Use the log stdlib module rather than io.println for anything that should reach a log aggregator. It emits JSON lines with level, time, message, and any fields you attach:

import log;

log.info("user.login", {"user_id": id, "ip": req.remoteAddr});

Pipe stdout straight into your platform's log collector (stdout/stderr to Cloud Logging / Loki / Datadog / Elastic).

Tracing And Metrics

The metrics module exposes counters, gauges, and histograms over a Prometheus-compatible scrape endpoint:

import metrics;
metrics.inc("http.requests");
metrics.observe("http.latency_ms", 12.4);

For distributed tracing, the trace module emits OpenTelemetry spans:

import trace;
let span = trace.start("loadUser");
try {
    return loadUser(id);
} finally {
    trace.end(span);
}

Both modules are pull-based: your service exposes the data and your observability stack scrapes it. There is no opinionated reporter to fight with.

Profiling

Geblang ships with a built-in profiler module for capturing CPU, heap, and goroutine snapshots from inside the running program:

import profiler;

let snap = profiler.snapshot();
doWork();
let delta = profiler.delta(snap);
io.println("elapsed_ms = " + (delta["elapsed_ms"] as string));
io.println("heap_alloc = " + (delta["heap_alloc"] as string));

For engine-level profiling, set GEBLANG_PPROF=localhost:6060 when starting any program (script or built binary) and a standard Go net/http/pprof endpoint comes up on that address:

GEBLANG_PPROF=localhost:6060 ./myapp
go tool pprof "http://localhost:6060/debug/pprof/profile?seconds=10"

Bind it to localhost (or a private interface) only - the endpoint is unauthenticated by design.

Common Bottlenecks

When a program is slower than expected, the culprit is almost always one of:

  1. Unbounded string accumulation. Geblang strings are immutable. The engine recognises the common acc = acc + piece loop shape and appends in place, so simple accumulation loops are fast - but accumulation through function boundaries, conditionals the optimiser cannot see through, or interpolation rebuilds the string each time. For heavy assembly use the strbuilder module (amortised O(n) appends, one final build), or collect parts in a list and parts.join("") at the end.
  2. List indexing where a generator would do. If you only consume the first N items of a large derived sequence, prefer a generator<T> function over building the full list.
  3. Per-request HTTP clients. http.get(...) and friends use a shared default client, but if you wrap each call in a fresh http.newClient(...), you also create a fresh connection pool. Build the client once at startup and reuse it.
  4. Synchronous I/O in async handlers. A handler that calls io.readText while serving a request blocks the goroutine. Use async.io.readText (or async.io.readBytes) and await the result so other requests progress.
  5. Heavy work inside a class constructor. Decorators and field defaults run for every instance. Cache shared state in static class members, or defer derived sequences with the lazy streams module so work happens on consumption, not construction.

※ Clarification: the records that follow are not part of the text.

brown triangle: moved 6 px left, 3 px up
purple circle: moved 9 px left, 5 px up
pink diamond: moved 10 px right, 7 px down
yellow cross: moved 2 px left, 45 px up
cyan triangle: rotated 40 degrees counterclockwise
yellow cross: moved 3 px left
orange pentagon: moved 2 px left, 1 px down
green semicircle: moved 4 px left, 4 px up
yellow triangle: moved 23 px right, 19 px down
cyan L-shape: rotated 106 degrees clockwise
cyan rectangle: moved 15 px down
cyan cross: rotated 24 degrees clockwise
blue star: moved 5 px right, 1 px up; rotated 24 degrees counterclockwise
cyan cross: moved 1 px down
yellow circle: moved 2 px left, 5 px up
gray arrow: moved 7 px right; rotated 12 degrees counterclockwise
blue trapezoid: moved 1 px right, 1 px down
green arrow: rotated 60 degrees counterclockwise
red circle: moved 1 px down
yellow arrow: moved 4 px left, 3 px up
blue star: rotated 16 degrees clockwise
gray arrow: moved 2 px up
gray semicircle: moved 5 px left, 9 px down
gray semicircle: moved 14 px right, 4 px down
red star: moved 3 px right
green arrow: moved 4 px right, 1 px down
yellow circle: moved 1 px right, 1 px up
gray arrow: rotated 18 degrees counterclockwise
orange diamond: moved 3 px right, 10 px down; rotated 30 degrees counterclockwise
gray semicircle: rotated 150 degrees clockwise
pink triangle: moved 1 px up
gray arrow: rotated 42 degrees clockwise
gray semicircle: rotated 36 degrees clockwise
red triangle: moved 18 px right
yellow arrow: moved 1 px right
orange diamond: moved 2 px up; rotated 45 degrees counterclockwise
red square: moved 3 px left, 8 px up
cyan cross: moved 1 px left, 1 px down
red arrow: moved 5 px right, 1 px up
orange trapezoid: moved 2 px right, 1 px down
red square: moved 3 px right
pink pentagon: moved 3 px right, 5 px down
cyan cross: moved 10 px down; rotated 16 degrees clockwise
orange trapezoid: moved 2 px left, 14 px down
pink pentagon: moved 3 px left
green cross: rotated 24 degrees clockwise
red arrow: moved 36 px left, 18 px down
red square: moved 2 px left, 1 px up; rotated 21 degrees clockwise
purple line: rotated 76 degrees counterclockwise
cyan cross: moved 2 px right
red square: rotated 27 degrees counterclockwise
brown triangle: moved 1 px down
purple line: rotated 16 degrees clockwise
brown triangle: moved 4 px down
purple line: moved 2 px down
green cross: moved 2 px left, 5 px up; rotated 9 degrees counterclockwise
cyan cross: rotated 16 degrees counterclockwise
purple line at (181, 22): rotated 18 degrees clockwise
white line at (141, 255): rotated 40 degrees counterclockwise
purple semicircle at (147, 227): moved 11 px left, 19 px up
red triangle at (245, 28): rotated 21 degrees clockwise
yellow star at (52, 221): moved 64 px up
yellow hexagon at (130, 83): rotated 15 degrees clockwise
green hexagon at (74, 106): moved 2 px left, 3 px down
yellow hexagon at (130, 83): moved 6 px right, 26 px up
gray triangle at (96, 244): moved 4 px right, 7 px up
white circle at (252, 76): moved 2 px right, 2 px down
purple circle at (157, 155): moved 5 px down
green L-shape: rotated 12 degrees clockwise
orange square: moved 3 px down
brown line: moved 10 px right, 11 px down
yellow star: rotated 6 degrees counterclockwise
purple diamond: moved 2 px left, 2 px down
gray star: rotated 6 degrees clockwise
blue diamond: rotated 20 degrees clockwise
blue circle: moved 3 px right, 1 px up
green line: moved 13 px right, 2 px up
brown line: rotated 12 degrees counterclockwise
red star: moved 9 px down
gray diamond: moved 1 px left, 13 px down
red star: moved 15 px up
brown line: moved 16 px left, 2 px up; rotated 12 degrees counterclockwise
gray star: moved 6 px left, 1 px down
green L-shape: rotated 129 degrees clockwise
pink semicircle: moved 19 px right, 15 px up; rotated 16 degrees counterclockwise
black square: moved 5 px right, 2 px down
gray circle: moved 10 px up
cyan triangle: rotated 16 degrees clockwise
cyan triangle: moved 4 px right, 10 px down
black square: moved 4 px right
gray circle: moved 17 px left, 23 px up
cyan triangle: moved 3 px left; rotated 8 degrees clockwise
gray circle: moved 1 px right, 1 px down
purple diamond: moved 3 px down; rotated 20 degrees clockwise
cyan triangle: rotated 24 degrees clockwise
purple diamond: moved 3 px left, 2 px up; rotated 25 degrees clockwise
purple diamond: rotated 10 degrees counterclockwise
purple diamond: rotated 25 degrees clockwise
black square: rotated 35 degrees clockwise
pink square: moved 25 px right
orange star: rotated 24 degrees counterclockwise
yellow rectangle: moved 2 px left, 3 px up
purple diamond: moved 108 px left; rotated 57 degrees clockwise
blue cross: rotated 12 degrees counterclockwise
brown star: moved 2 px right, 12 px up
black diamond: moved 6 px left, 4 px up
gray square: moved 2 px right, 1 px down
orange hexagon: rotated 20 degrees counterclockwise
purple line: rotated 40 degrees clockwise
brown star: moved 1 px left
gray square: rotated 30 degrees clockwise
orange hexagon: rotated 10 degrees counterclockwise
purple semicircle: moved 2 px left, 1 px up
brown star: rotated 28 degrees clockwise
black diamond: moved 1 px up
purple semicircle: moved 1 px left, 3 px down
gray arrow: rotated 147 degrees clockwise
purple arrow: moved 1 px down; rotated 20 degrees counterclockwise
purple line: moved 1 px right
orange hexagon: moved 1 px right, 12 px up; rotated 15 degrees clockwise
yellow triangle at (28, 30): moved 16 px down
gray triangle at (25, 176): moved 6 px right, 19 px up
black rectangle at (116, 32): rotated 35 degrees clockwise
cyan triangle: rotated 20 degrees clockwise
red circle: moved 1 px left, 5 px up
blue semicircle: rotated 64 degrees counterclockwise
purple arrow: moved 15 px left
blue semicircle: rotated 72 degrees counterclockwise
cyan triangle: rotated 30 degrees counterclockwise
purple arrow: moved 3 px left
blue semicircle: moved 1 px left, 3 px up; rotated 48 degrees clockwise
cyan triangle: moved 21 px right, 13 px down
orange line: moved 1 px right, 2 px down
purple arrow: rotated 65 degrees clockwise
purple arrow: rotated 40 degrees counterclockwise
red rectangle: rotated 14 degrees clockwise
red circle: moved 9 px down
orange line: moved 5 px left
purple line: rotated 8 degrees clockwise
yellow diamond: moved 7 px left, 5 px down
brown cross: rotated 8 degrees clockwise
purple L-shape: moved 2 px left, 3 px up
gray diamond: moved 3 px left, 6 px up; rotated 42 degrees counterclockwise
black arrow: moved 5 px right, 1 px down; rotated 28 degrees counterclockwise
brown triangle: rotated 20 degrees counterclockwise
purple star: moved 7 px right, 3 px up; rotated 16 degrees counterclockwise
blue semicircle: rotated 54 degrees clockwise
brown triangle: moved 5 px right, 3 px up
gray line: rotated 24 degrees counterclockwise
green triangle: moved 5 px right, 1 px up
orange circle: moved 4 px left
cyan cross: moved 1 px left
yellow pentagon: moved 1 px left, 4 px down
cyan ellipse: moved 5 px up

Benchmark micro-suspects with the benchmarks/ harness or the stdlib time.elapsed helper:

import time;

let t = time.now();
doWork();
io.println("took " + (time.elapsed(t) as string) + "ms");

A 3-5x repeat is usually enough to filter noise; for statistically robust numbers, benchmarks/run.sh reports a 5-run median (adjustable with --repeats) across geblang/python/php/node for comparison.

Production Checklist

  • Binary built with geblang build --out (no source on the host).
  • GOMAXPROCS matches the container's allocated CPU.
  • GOMEMLIMIT is set just below the container memory limit.
  • Source-run deployments only: bytecode cache warmed during the image build (built binaries bundle precompiled bytecode).
  • Structured logs (log.info / warn / error) flow to stdout.
  • metrics endpoint is wired up to your scrape target.
  • Health-check route returns 200 only when downstream deps are reachable.
  • Graceful shutdown: a SIGTERM handler (sys.onSignal) calls http.shutdown(server, 5000) so in-flight requests finish, while the main goroutine blocks in http.wait(server).
  • Crash reports include the toolchain version (geblang --version; built binaries answer --version too).